Provided entries
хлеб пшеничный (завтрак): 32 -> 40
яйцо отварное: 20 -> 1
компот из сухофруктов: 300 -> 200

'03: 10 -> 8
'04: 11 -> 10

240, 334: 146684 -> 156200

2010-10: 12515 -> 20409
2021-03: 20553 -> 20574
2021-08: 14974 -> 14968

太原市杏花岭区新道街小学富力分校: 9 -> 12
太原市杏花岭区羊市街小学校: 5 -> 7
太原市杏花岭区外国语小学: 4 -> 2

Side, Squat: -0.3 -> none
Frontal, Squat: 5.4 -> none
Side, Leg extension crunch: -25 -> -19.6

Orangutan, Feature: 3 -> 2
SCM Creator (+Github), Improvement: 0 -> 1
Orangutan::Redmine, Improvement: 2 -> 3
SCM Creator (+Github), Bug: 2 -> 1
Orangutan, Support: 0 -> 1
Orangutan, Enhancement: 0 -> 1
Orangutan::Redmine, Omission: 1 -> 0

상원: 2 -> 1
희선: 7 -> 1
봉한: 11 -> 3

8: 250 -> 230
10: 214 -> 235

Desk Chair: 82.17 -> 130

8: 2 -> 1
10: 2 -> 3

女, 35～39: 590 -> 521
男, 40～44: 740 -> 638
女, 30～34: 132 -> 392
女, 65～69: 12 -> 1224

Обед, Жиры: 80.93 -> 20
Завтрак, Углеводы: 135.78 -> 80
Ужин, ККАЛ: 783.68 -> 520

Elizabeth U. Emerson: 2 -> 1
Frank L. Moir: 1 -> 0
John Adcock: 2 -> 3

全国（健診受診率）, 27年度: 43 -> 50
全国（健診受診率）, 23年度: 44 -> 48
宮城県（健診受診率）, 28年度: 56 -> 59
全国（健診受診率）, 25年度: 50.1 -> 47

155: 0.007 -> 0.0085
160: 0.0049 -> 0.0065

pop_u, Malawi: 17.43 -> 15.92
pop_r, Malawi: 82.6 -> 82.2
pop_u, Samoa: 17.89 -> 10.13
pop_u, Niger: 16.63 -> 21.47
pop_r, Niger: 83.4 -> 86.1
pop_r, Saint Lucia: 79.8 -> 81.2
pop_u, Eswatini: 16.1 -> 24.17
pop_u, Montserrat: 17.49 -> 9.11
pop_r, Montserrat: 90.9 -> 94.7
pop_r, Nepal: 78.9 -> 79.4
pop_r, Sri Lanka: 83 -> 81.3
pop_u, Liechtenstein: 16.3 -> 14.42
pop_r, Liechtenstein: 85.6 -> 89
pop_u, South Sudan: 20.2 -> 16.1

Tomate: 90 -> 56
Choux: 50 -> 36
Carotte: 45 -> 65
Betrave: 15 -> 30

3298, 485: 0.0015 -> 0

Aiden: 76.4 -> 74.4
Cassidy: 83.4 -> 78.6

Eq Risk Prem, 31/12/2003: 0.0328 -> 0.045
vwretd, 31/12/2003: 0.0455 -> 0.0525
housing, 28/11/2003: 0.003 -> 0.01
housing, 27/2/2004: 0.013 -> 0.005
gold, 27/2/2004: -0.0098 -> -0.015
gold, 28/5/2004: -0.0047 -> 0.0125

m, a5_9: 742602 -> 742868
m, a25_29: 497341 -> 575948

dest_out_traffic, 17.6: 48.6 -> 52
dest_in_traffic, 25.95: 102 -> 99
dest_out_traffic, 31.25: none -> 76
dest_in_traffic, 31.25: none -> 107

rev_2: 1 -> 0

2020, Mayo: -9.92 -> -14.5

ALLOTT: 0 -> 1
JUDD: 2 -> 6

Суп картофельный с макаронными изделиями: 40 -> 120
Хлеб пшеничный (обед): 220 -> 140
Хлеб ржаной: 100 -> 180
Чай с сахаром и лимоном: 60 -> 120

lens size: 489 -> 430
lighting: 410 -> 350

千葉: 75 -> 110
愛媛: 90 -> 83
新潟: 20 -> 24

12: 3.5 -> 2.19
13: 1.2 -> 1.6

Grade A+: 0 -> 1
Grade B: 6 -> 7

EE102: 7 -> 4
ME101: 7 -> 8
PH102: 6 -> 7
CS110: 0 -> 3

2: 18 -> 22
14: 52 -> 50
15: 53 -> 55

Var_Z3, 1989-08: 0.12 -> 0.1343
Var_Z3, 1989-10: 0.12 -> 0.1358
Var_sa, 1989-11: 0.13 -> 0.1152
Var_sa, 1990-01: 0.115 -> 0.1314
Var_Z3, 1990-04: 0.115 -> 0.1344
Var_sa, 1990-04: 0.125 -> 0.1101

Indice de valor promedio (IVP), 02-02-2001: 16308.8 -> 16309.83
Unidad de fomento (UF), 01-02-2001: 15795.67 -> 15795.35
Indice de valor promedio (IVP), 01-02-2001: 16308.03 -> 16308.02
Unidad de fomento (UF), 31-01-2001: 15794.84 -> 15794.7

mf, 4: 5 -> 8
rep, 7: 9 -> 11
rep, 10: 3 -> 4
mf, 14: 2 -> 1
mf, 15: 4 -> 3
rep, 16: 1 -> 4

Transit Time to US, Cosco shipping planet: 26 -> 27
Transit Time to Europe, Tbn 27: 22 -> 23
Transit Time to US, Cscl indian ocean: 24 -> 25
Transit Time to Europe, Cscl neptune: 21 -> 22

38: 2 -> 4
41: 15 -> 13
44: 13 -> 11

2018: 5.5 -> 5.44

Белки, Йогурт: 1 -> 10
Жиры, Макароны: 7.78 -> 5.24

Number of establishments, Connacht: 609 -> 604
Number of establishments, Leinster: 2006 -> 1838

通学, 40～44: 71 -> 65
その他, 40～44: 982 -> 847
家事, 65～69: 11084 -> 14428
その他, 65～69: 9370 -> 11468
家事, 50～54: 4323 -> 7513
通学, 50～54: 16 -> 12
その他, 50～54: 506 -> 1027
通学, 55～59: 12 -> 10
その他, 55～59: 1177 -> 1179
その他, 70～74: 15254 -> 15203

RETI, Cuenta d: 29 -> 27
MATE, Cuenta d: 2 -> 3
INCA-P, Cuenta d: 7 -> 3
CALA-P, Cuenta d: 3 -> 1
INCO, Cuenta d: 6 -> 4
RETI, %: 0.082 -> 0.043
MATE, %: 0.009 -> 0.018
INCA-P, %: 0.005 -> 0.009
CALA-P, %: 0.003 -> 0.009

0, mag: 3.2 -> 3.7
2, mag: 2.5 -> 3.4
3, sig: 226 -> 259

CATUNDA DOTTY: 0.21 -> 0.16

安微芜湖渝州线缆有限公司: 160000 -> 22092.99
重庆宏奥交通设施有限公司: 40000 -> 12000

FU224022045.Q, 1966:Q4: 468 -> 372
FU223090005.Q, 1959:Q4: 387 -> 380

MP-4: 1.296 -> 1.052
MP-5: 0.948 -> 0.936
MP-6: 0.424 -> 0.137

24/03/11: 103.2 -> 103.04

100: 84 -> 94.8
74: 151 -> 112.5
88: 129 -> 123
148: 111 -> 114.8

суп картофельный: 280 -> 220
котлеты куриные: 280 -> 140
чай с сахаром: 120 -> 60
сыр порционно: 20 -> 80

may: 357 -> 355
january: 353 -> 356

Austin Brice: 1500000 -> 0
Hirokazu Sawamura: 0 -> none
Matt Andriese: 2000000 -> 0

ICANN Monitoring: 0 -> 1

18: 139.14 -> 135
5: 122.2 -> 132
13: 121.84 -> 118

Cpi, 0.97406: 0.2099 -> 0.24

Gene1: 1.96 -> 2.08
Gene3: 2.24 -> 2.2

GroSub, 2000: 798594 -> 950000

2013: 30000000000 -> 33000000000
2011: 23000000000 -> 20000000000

What this task involves
A verbatim copy of all the entries is the expected result.

Answer
хлеб пшеничный (завтрак): 32 -> 40
яйцо отварное: 20 -> 1
компот из сухофруктов: 300 -> 200

'03: 10 -> 8
'04: 11 -> 10

240, 334: 146684 -> 156200

2010-10: 12515 -> 20409
2021-03: 20553 -> 20574
2021-08: 14974 -> 14968

太原市杏花岭区新道街小学富力分校: 9 -> 12
太原市杏花岭区羊市街小学校: 5 -> 7
太原市杏花岭区外国语小学: 4 -> 2

Side, Squat: -0.3 -> none
Frontal, Squat: 5.4 -> none
Side, Leg extension crunch: -25 -> -19.6

Orangutan, Feature: 3 -> 2
SCM Creator (+Github), Improvement: 0 -> 1
Orangutan::Redmine, Improvement: 2 -> 3
SCM Creator (+Github), Bug: 2 -> 1
Orangutan, Support: 0 -> 1
Orangutan, Enhancement: 0 -> 1
Orangutan::Redmine, Omission: 1 -> 0

상원: 2 -> 1
희선: 7 -> 1
봉한: 11 -> 3

8: 250 -> 230
10: 214 -> 235

Desk Chair: 82.17 -> 130

8: 2 -> 1
10: 2 -> 3

女, 35～39: 590 -> 521
男, 40～44: 740 -> 638
女, 30～34: 132 -> 392
女, 65～69: 12 -> 1224

Обед, Жиры: 80.93 -> 20
Завтрак, Углеводы: 135.78 -> 80
Ужин, ККАЛ: 783.68 -> 520

Elizabeth U. Emerson: 2 -> 1
Frank L. Moir: 1 -> 0
John Adcock: 2 -> 3

全国（健診受診率）, 27年度: 43 -> 50
全国（健診受診率）, 23年度: 44 -> 48
宮城県（健診受診率）, 28年度: 56 -> 59
全国（健診受診率）, 25年度: 50.1 -> 47

155: 0.007 -> 0.0085
160: 0.0049 -> 0.0065

pop_u, Malawi: 17.43 -> 15.92
pop_r, Malawi: 82.6 -> 82.2
pop_u, Samoa: 17.89 -> 10.13
pop_u, Niger: 16.63 -> 21.47
pop_r, Niger: 83.4 -> 86.1
pop_r, Saint Lucia: 79.8 -> 81.2
pop_u, Eswatini: 16.1 -> 24.17
pop_u, Montserrat: 17.49 -> 9.11
pop_r, Montserrat: 90.9 -> 94.7
pop_r, Nepal: 78.9 -> 79.4
pop_r, Sri Lanka: 83 -> 81.3
pop_u, Liechtenstein: 16.3 -> 14.42
pop_r, Liechtenstein: 85.6 -> 89
pop_u, South Sudan: 20.2 -> 16.1

Tomate: 90 -> 56
Choux: 50 -> 36
Carotte: 45 -> 65
Betrave: 15 -> 30

3298, 485: 0.0015 -> 0

Aiden: 76.4 -> 74.4
Cassidy: 83.4 -> 78.6

Eq Risk Prem, 31/12/2003: 0.0328 -> 0.045
vwretd, 31/12/2003: 0.0455 -> 0.0525
housing, 28/11/2003: 0.003 -> 0.01
housing, 27/2/2004: 0.013 -> 0.005
gold, 27/2/2004: -0.0098 -> -0.015
gold, 28/5/2004: -0.0047 -> 0.0125

m, a5_9: 742602 -> 742868
m, a25_29: 497341 -> 575948

dest_out_traffic, 17.6: 48.6 -> 52
dest_in_traffic, 25.95: 102 -> 99
dest_out_traffic, 31.25: none -> 76
dest_in_traffic, 31.25: none -> 107

rev_2: 1 -> 0

2020, Mayo: -9.92 -> -14.5

ALLOTT: 0 -> 1
JUDD: 2 -> 6

Суп картофельный с макаронными изделиями: 40 -> 120
Хлеб пшеничный (обед): 220 -> 140
Хлеб ржаной: 100 -> 180
Чай с сахаром и лимоном: 60 -> 120

lens size: 489 -> 430
lighting: 410 -> 350

千葉: 75 -> 110
愛媛: 90 -> 83
新潟: 20 -> 24

12: 3.5 -> 2.19
13: 1.2 -> 1.6

Grade A+: 0 -> 1
Grade B: 6 -> 7

EE102: 7 -> 4
ME101: 7 -> 8
PH102: 6 -> 7
CS110: 0 -> 3

2: 18 -> 22
14: 52 -> 50
15: 53 -> 55

Var_Z3, 1989-08: 0.12 -> 0.1343
Var_Z3, 1989-10: 0.12 -> 0.1358
Var_sa, 1989-11: 0.13 -> 0.1152
Var_sa, 1990-01: 0.115 -> 0.1314
Var_Z3, 1990-04: 0.115 -> 0.1344
Var_sa, 1990-04: 0.125 -> 0.1101

Indice de valor promedio (IVP), 02-02-2001: 16308.8 -> 16309.83
Unidad de fomento (UF), 01-02-2001: 15795.67 -> 15795.35
Indice de valor promedio (IVP), 01-02-2001: 16308.03 -> 16308.02
Unidad de fomento (UF), 31-01-2001: 15794.84 -> 15794.7

mf, 4: 5 -> 8
rep, 7: 9 -> 11
rep, 10: 3 -> 4
mf, 14: 2 -> 1
mf, 15: 4 -> 3
rep, 16: 1 -> 4

Transit Time to US, Cosco shipping planet: 26 -> 27
Transit Time to Europe, Tbn 27: 22 -> 23
Transit Time to US, Cscl indian ocean: 24 -> 25
Transit Time to Europe, Cscl neptune: 21 -> 22

38: 2 -> 4
41: 15 -> 13
44: 13 -> 11

2018: 5.5 -> 5.44

Белки, Йогурт: 1 -> 10
Жиры, Макароны: 7.78 -> 5.24

Number of establishments, Connacht: 609 -> 604
Number of establishments, Leinster: 2006 -> 1838

通学, 40～44: 71 -> 65
その他, 40～44: 982 -> 847
家事, 65～69: 11084 -> 14428
その他, 65～69: 9370 -> 11468
家事, 50～54: 4323 -> 7513
通学, 50～54: 16 -> 12
その他, 50～54: 506 -> 1027
通学, 55～59: 12 -> 10
その他, 55～59: 1177 -> 1179
その他, 70～74: 15254 -> 15203

RETI, Cuenta d: 29 -> 27
MATE, Cuenta d: 2 -> 3
INCA-P, Cuenta d: 7 -> 3
CALA-P, Cuenta d: 3 -> 1
INCO, Cuenta d: 6 -> 4
RETI, %: 0.082 -> 0.043
MATE, %: 0.009 -> 0.018
INCA-P, %: 0.005 -> 0.009
CALA-P, %: 0.003 -> 0.009

0, mag: 3.2 -> 3.7
2, mag: 2.5 -> 3.4
3, sig: 226 -> 259

CATUNDA DOTTY: 0.21 -> 0.16

安微芜湖渝州线缆有限公司: 160000 -> 22092.99
重庆宏奥交通设施有限公司: 40000 -> 12000

FU224022045.Q, 1966:Q4: 468 -> 372
FU223090005.Q, 1959:Q4: 387 -> 380

MP-4: 1.296 -> 1.052
MP-5: 0.948 -> 0.936
MP-6: 0.424 -> 0.137

24/03/11: 103.2 -> 103.04

100: 84 -> 94.8
74: 151 -> 112.5
88: 129 -> 123
148: 111 -> 114.8

суп картофельный: 280 -> 220
котлеты куриные: 280 -> 140
чай с сахаром: 120 -> 60
сыр порционно: 20 -> 80

may: 357 -> 355
january: 353 -> 356

Austin Brice: 1500000 -> 0
Hirokazu Sawamura: 0 -> none
Matt Andriese: 2000000 -> 0

ICANN Monitoring: 0 -> 1

18: 139.14 -> 135
5: 122.2 -> 132
13: 121.84 -> 118

Cpi, 0.97406: 0.2099 -> 0.24

Gene1: 1.96 -> 2.08
Gene3: 2.24 -> 2.2

GroSub, 2000: 798594 -> 950000

2013: 30000000000 -> 33000000000
2011: 23000000000 -> 20000000000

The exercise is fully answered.